COMPITI DA SVOLGERE:
- 1) Nell'estratto sul fuori campo in fotografia, perché una stessa foto viene vista e sentita in modo diverso a seconda di chi la guarda? Rispondi in una-tre frasi.
- 2) Nell'estratto sul fuori campo in fotografia, quale viene indicato come uno dei fuori campo più interessanti?
- 3) Riprendi il testo sul fuori campo in fotografia e proseguilo dopo l'ultima frase dell'estratto.

Pensiamoci, senza dimenticare il "fuori campo" anche a livello spaziale e temporale. Credo ci sia molto da riflettere. Riflettere sull'essenza stessa della fotografia, essenza che la differenzia dalla pittura.
enrico
Il fuori-campo è ciò che non è nell'inquadratura, pur essendovi a volte presente in qualche modo.
In questo senso, uno dei fuori-campo più interessanti è colui che osserva la foto.
Pensiamoci bene: una foto non esiste se non quando qualcuno la guarda. Al di fuori di questo contatto, è solo un pezzo di carta con delle zone che riflettono la luce in maniera diversa.
Quindi la foto inizia a vivere nel rapporto con l'osservatore.
Essa stessa è il risultato di questo rapporto.
E' questo il motivo per cui una stessa foto è vista e sentita in maniera diversa a seconda di chi la guarda. Forse non esiste una foto, ma tante foto quanti sono gli osservatori.
Me ne sto rendendo conto ancora una volta, seguendo e partecipando al Blog di Fotoit (http://blog.fotoit.it/).

DATI ARCHIVIATI:

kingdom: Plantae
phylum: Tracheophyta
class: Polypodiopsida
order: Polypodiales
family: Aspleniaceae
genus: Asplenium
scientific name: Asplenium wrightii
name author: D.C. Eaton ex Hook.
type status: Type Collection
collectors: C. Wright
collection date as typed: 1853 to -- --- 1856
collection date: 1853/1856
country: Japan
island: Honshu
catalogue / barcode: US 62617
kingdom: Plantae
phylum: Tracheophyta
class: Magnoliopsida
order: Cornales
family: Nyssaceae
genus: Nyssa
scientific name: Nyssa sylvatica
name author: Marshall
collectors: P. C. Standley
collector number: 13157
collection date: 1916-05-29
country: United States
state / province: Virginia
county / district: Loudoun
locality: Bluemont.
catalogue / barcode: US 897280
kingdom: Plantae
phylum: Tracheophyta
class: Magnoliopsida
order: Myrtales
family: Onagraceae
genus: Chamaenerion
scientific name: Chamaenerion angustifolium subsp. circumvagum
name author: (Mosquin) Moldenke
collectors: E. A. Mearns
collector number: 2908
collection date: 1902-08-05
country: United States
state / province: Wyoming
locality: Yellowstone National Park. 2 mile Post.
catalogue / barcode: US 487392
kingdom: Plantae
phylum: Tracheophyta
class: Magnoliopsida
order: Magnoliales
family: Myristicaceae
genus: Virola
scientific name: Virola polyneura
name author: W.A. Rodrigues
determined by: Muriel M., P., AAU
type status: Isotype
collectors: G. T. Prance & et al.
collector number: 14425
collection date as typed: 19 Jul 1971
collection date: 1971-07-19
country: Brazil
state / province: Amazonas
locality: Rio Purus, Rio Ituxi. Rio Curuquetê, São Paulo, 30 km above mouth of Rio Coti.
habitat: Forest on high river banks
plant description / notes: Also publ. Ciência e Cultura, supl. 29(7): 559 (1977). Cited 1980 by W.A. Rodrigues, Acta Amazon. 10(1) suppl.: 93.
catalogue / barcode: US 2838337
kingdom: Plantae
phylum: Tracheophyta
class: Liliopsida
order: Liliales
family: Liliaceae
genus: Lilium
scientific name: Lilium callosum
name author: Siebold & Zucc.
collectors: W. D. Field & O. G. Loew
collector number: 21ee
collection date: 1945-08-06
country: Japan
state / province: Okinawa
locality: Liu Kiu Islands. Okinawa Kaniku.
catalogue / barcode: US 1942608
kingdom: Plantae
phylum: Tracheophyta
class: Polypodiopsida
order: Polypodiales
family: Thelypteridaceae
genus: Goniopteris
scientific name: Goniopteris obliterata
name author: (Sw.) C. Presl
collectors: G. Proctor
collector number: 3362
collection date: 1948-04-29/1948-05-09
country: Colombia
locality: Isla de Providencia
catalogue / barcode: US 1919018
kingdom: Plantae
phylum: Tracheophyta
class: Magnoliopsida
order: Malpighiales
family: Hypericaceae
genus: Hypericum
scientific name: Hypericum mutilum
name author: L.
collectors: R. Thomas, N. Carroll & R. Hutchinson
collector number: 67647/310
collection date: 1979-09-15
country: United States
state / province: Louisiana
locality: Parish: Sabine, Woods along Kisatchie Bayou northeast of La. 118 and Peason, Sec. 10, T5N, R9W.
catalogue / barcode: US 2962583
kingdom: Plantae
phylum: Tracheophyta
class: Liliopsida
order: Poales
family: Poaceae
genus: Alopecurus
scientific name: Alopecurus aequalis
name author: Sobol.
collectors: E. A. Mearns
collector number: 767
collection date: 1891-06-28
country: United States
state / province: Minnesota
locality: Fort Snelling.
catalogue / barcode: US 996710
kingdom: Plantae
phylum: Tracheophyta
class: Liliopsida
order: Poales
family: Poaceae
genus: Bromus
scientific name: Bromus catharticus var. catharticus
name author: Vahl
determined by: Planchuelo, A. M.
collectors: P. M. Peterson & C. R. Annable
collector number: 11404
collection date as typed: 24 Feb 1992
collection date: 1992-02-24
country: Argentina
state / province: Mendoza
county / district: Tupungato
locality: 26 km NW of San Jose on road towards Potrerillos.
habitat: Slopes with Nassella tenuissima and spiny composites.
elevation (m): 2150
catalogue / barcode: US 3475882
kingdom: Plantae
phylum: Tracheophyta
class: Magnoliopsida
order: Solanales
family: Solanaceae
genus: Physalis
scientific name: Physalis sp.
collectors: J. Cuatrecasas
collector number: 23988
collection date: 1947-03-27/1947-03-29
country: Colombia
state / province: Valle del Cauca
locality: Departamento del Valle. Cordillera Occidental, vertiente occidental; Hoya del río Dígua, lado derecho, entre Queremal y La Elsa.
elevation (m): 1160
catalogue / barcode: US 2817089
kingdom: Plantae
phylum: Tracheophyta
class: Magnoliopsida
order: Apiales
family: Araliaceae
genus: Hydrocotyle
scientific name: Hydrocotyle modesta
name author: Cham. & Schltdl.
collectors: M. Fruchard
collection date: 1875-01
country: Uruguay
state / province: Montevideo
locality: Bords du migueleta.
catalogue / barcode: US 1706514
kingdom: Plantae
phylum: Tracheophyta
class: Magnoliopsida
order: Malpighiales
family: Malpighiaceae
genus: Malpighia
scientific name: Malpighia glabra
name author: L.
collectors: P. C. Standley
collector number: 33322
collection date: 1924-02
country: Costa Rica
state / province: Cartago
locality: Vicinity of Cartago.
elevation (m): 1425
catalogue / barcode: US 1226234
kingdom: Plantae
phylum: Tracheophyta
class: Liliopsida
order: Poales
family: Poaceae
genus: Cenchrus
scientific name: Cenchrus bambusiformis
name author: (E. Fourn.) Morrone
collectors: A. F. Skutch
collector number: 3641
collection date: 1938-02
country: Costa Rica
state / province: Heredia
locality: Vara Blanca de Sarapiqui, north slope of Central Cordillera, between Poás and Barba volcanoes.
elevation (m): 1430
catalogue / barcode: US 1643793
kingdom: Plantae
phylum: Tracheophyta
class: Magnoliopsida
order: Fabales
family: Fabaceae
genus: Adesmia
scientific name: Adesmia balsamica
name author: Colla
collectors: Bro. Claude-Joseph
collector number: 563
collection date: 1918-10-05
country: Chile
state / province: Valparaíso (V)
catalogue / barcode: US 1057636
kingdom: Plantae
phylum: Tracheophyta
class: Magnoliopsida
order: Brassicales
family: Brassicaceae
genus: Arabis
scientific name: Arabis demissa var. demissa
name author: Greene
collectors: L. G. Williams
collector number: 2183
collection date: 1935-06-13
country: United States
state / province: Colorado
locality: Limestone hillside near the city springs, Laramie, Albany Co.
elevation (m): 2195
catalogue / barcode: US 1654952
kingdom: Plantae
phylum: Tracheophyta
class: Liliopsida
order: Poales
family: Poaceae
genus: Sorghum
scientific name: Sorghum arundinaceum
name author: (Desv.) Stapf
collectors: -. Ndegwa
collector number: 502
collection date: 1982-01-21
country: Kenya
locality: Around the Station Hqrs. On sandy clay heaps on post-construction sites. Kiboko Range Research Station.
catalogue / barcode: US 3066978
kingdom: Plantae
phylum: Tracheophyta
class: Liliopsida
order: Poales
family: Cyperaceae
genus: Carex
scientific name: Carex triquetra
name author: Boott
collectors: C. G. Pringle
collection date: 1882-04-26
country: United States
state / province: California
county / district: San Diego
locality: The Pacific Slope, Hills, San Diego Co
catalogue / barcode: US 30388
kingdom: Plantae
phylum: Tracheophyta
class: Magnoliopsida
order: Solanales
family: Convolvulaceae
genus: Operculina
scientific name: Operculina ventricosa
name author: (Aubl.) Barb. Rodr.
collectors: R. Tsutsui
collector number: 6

ELENCO RISPOSTE:
- 1) Perché la foto inizia a vivere solo nel rapporto con l'osservatore ed è essa stessa il risultato di questo rapporto. Al di fuori di questo contatto è soltanto un pezzo di carta con zone che riflettono la luce in maniera diversa.

- 2) Colui che osserva la foto.

- 3)
Con questo non intendo assolutamente dire che l'immagine sia un fatto soggettivo, poiché è portatrice di senso e questo grazie al fatto che, pur se ciascuno di noi è diverso da ogni altro, lo è solo in parte mentre c'è una base fisiologica, psicologica e culturale comune. E' solo grazie a questa base comune che la fotografia può essere considerata un linguaggio (anche se non tutti sanno "leggerla" come non tutti sanno "scriverla").
In questa riflessione ho spostato l'attenzione sul ricevente, ma non bisogna dimenticare che nella foto c'è sempre anche un altro fuori-campo: colui che l'ha prodotta...
Enrico
davidebaroni
QUOTE(enrico @ Nov 1 2009, 10:37 PM) *
(...)
In questa riflessione ho spostato l'attenzione sul ricevente, ma non bisogna dimenticare che nella foto c'è sempre anche un altro fuori-campo: colui che l'ha prodotta...
Enrico


Esatto, Enrico. smile.gif
E, certamente, è un "fuori campo" fondamentale: la foto che noi "riceventi" vediamo, e che scatena in noi tutto quel sistema di associazioni e attribuzioni di significato che sono i componenti del "fuori campo" del ricevente, è il frutto di tutta una serie di scelte fatte da colui che la foto l'ha prodotta... scelte che derivano da tutto un cosmo di fattori che appartengono a quella specifica persona, e che esprimono, in modo relativamente esatto, proprio quello che per quella persona (che è e rimane "fuori campo"...) è o non è importante, a cosa dà importanza e a cosa no, come seleziona le informazioni da includere nell'immagine, il suo senso estetico, il tipo di emozione che vuole esprimere...
Insomma, in sintesi, quello che poi noi troviamo nella foto. smile.gif
Ciao,
Davide
Gabriele.Carpinelli
Questa opera è intitolata "Ragazzo morso da un ramarro" a guardarla bene pare che ci sia anche qui un fuori campo.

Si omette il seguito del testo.